Exercise prompt: At the line containing "gekommen, dabei koche…", begin setting down the entries exactly, and stop only after the last line.
-------- Records supplied --------
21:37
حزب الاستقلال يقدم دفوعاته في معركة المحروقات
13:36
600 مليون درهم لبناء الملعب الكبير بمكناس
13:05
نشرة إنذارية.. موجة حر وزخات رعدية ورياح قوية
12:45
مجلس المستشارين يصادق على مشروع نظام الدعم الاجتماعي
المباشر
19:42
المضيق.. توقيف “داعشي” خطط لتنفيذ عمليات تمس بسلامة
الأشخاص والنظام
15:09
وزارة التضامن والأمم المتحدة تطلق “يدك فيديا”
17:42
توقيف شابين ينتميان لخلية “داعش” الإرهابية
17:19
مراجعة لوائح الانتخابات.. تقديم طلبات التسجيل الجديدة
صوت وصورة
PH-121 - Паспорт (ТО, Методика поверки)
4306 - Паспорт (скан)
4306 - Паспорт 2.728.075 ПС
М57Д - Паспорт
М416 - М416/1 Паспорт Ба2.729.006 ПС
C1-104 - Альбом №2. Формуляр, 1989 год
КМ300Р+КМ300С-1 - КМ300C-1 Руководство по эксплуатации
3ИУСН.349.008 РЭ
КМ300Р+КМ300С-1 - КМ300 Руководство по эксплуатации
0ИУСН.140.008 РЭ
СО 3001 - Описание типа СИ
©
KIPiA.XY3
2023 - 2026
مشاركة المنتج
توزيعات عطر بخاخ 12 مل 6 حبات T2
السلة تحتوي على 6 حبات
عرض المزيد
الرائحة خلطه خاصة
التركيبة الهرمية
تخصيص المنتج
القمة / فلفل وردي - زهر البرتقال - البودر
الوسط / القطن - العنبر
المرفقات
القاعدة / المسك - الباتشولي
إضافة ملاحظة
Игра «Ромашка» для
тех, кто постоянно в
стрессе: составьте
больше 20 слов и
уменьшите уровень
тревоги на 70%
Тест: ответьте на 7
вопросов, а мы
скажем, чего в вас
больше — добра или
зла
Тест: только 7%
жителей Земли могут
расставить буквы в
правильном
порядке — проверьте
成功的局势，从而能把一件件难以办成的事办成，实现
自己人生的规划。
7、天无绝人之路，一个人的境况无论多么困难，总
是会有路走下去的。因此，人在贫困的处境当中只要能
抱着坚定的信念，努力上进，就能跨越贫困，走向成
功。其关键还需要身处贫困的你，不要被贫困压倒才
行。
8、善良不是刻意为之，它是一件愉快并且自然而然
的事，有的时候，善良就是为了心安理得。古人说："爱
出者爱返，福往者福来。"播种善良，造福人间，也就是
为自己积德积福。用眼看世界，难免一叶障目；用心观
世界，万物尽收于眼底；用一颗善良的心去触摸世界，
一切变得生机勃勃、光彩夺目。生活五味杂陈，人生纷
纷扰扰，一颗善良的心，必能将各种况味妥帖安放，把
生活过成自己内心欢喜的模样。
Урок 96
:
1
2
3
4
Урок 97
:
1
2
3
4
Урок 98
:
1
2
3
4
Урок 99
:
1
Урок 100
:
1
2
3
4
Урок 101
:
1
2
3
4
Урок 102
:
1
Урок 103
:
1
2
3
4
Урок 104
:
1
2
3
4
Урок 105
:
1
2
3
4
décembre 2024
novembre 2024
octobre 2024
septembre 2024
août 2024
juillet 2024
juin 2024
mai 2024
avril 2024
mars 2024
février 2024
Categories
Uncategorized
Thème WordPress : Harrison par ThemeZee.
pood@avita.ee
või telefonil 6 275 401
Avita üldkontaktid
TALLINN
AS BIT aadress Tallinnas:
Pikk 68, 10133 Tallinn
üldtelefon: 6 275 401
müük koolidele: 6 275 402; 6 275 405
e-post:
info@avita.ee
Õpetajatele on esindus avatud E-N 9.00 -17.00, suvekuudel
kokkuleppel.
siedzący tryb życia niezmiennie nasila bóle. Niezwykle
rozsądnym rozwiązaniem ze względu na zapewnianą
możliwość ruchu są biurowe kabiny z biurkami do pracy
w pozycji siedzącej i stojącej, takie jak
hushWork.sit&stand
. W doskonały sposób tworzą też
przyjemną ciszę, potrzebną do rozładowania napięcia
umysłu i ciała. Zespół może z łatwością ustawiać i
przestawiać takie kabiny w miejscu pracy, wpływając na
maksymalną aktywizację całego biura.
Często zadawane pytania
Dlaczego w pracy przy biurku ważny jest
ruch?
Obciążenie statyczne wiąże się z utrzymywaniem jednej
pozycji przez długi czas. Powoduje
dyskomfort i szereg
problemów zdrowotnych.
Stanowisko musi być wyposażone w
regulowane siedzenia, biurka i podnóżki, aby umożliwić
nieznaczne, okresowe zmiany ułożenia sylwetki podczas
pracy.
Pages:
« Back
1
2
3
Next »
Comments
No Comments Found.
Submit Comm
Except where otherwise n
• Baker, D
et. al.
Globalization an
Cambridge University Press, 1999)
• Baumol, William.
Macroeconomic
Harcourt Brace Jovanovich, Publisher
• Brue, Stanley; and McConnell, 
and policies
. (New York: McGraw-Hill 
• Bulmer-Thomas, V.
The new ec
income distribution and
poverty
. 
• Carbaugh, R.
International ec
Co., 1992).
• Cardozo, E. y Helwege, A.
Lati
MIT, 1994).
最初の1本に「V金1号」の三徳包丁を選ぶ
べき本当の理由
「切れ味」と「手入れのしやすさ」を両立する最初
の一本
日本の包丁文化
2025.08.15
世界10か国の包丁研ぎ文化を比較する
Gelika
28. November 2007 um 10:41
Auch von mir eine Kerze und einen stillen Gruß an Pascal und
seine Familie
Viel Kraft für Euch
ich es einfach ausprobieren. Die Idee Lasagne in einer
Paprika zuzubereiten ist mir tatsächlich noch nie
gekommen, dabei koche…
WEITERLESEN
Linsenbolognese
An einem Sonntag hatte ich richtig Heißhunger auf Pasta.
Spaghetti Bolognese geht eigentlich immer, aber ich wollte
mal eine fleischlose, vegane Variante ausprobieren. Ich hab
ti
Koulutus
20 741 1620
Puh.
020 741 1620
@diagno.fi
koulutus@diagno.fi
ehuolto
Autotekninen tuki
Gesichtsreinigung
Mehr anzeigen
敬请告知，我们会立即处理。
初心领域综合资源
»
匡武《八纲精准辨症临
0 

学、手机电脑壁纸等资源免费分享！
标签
--------
Result for this task:
gekommen, dabei koche…
WEITERLESEN
Linsenbolognese
An einem Sonntag hatte ich richtig Heißhunger auf Pasta.
Spaghetti Bolognese geht eigentlich immer, aber ich wollte
mal eine fleischlose, vegane Variante ausprobieren. Ich hab
ti
Koulutus
20 741 1620
Puh.
020 741 1620
@diagno.fi
koulutus@diagno.fi
ehuolto
Autotekninen tuki
Gesichtsreinigung
Mehr anzeigen
敬请告知，我们会立即处理。
初心领域综合资源
»
匡武《八纲精准辨症临
0 

学、手机电脑壁纸等资源免费分享！
标签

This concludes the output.